I remember the US government designed a special camera that ran an immense amount of film through it. This was so they could see the explosion of an above ground atomic bomb. The frames were so fast the stills showed the explosion bursting through the case around the bomb.


[I'm sorta being tongue-in-cheek James. --Mike]

If you think that is something... I can photograph a SunBurn in progress!

Considering that intended use of this purpose built camera is to capture what's going on inside combustion chamber of an engine ... just think for a second what that environment would do to your favorite model hair ... back-lit or not ...

Useful rule of thumb from my undergraduate days was that light traveled about one foot per nanosecond. So we're looking at less than a thousandth of a foot, or about twelve thousandths of an inch- ie around double the valve clearances in your car.

What size SD card does it use, and how many picoseconds does it take to fill it up?

Fantastic stuff!

More prosaically, commercial cameras are available off the shelf which "only" do 10 million frames per second...

"... events that cannot be caught on FILM today." (emphasis mine). That made me laugh.

I wonder, if we take Ken Tanaka's premise above and move from time to a physical object, how long would that strip of film be?

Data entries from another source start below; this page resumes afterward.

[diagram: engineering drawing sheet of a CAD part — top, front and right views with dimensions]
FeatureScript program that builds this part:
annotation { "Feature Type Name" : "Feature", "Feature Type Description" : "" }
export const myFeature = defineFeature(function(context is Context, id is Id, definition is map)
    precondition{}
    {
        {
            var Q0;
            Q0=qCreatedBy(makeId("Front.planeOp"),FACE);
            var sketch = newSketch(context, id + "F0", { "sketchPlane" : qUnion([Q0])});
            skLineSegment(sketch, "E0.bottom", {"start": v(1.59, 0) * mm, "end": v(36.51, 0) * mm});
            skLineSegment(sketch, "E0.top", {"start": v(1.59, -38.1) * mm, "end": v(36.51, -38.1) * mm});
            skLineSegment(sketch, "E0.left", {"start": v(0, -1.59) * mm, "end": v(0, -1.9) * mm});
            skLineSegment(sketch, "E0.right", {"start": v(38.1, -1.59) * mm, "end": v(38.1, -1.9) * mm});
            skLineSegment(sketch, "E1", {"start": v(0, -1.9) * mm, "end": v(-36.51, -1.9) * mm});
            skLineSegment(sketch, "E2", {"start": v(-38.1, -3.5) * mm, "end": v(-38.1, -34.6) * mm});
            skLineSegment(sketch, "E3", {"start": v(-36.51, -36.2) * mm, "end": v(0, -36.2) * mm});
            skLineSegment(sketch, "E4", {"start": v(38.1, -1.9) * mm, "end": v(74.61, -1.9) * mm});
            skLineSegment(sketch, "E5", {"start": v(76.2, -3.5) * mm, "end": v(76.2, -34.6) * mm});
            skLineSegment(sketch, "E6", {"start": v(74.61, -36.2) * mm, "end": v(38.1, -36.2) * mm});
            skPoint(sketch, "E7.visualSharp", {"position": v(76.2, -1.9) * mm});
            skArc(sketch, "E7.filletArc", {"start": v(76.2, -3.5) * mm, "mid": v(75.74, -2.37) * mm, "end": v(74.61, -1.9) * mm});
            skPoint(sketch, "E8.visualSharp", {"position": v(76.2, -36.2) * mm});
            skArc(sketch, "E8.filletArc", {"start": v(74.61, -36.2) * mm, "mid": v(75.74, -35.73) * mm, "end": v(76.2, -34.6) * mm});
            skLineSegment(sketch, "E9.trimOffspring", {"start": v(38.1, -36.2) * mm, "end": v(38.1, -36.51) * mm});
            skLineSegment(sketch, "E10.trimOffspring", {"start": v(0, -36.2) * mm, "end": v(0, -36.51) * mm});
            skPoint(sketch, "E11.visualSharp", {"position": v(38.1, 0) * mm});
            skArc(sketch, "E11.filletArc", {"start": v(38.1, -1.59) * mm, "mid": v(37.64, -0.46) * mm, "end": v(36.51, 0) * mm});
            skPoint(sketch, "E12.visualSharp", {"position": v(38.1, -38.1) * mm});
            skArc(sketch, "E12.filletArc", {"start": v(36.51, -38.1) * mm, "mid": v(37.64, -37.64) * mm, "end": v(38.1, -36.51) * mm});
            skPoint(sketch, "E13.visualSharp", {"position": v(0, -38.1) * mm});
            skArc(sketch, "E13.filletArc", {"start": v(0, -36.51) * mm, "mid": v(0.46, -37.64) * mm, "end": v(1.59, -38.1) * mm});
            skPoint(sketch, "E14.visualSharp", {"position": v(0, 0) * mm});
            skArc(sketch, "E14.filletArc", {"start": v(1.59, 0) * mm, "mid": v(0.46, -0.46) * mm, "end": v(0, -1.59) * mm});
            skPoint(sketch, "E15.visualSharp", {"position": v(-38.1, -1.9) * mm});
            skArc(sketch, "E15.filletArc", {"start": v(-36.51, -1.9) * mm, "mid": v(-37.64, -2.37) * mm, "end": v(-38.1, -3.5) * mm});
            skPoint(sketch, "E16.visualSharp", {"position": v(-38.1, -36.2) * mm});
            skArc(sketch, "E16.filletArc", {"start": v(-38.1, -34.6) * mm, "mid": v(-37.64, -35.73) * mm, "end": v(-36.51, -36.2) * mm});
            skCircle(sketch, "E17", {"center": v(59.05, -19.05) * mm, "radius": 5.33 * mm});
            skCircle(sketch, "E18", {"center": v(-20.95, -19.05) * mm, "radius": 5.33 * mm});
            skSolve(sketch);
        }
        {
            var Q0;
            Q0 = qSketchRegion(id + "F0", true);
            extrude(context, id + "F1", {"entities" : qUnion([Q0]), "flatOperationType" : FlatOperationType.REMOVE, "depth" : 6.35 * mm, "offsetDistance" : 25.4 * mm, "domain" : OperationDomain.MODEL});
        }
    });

I suspect Ken Tanaka didn't include the impact of leap years in his calculation of how many years. By the Gregorian calendar, the task would come more than a lifetime faster: 158,443 years and by astronomical Julian calendar it would be 158,440 years (approximately).

Of course, this is premised on the rotation of earth, and it's orbit round old Sol, as being constant between now and then, but certainly those are false assumptions.


I have a dilemma...

If the camera can capture the photons traveling the thickness of the sheet of paper (every frame captures that traveled distance)....

And photon is the smallest energy that has "light".

From where does the light come from that photon to the camera?

Okay.... So if I take a E27 lighbulb and I power it up with a cord and then I throw it in air and I use high speed camera to capture its motion....
The camera i receiving the photons it emits as well that are bouncing off from it and those enters to the speed camera lens and to the sensor....

Now swap that lightbulb to as photon... How can a photon transmit more photons from it, that are captured?

What I am trying to understand, is how we can "see" a photon, when we need that photon to be captured to be seen?